If your bank has a deal with MicroStrategy centered on Usher, you can accurately and quickly prove your identity over the phone. Instead of going through the usual security queries -- “How much was your last deposit?” -- you will be sent a randomized four-digit security code through your mobile device. You then provide that code to the customer-service agent, who verifies your identity by entering a code, designed to expire after a predetermined time limit, into his or her own Usher program.
Banks aren’t Usher’s only potential clients. MicroStrategy is advertising the app as a full-scale solution to corporate security. It hopes to see a time when Usher will be the primary method of identity verification.
Along with the security aspects of the app, Usher enables Bluetooth peer discovery, which allows users to unlock their personal computers without typing in passwords when their mobile devices connect to PCs via Bluetooth, enter locked offices or drive into a gated parking garages. MicroStrategy President Jonathan Klein indicated he expects users to verify their identities to authorize wire transfers or quickly pass through security lines after proving they are who they say they are via the four-digit code.

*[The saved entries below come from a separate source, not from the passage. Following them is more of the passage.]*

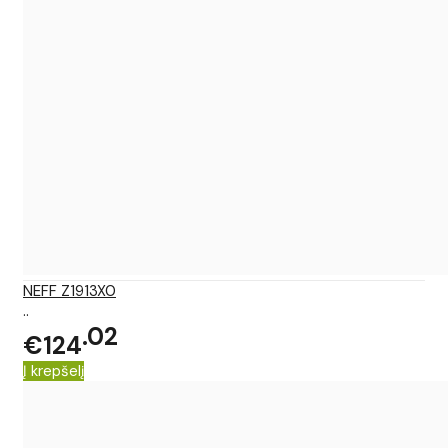
NEFF Z1913X0
..
02
€124
Į krepšelį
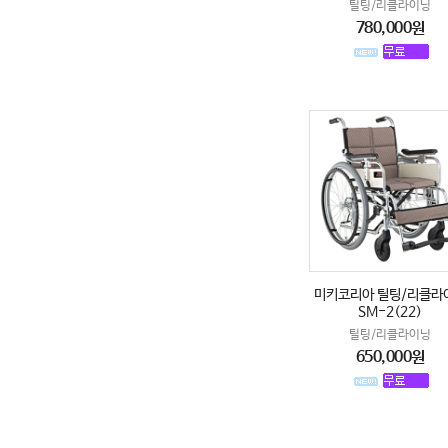
틸팅/리클라이닝
780,000원
미키코리아 틸팅/리클라
SM-2(22)
틸팅/리클라이닝
650,000원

“We think we have a password killer,” Klein said. “We’ve all kind of hated them for a while, but it’s reached a fever pitch because no one has come out with a solution to replace them.”

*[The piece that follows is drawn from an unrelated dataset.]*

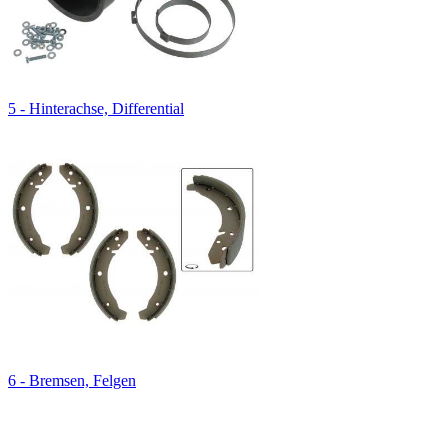
5 - Hinterachse, Differential
6 - Bremsen, Felgen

MicroStrategy is just the latest in a wave of companies attempting to make Internet security more, well, secure. In many cases, firms are trying to attract customers by doing the work for them: The less you have to think about your password, the better. For example, Dashlane Inc. is a password-management outfit that promises to scramble and encrypt customer passwords, sending alerts if and when a breach appears to have taken place.
From Facebook Inc. and Google Inc. to the Bank of America Corp. and JPMorgan Chase & Co., corporate giants on the Web are also enabling two-factor authentication. The method simply forces a user to verify identity not with one but with two mechanisms, such as first entering a password and then responding to an email asking whether he or she intends to log in to a site. Based on the number of hacks that have taken place, though, it’s clear that many corporate executives Chase, the Sony Pictures Entertainment unit of the Sony Corp. and elsewhere still have a lot to learn.
Along with its expiring four-digit code, Usher software encompasses facial recognition and quick-response-code authentication.
MicroStrategy is fishing for corporate clients that could deploy Usher on mass scales. The military contractor Northrup Grumman Corp. is already signed up, while Georgetown University students have used a beta version of the app to take attendance. A pilot program is also under way for city employees in Jacksonville, Florida. In addition, the Saudi Arabian foreign-affairs ministry is an early adopter.
Corporate pricing for as many as 10,000 users is as much as $10 per user per month.
A ‘Holistic Approach’
Usher’s release to the general public comes after three years of development and more than $100 million in investment, Klein said.
There’s also a program, Usher Analytics, for administrators that lets them access a bunch of data about when people log into the corporate network or walk through the office doors. Klein said Usher Analytics, meant to detect security anomalies and identify where money is being wasted, was developed only with the knowledge MicroStrategy gained after its data-analysis software was used by companies such as Facebook, Lowe’s Cos. Inc. and the Starbucks Corp.
“There are unquestionably companies who are using factors of this, but no one has taken this holistic platform approach,” Klein said. “We’re not so naive to think this is foolproof, but the real differentiator is the analytics to detect if someone is trying to break in somewhere.”
The Usher release coincides with a surge of interest in fingerprints, facial recognition and behavioral analysis as means of identification. Roman V. Yampolskiy, director of the Cyber-Security Lab at the University of Louisville, predicted biometrics and multifactor authentication will soon replace passwords as high-profile hacks get more serious and the general public’s trust in technology continues to rise.
“The thing about behavioral biometrics is you don’t have to do anything, you just go about your day,” Yampolskiy said. “There’s a huge need to authenticate people online, and it’s very difficult for someone to steal your biometric password.”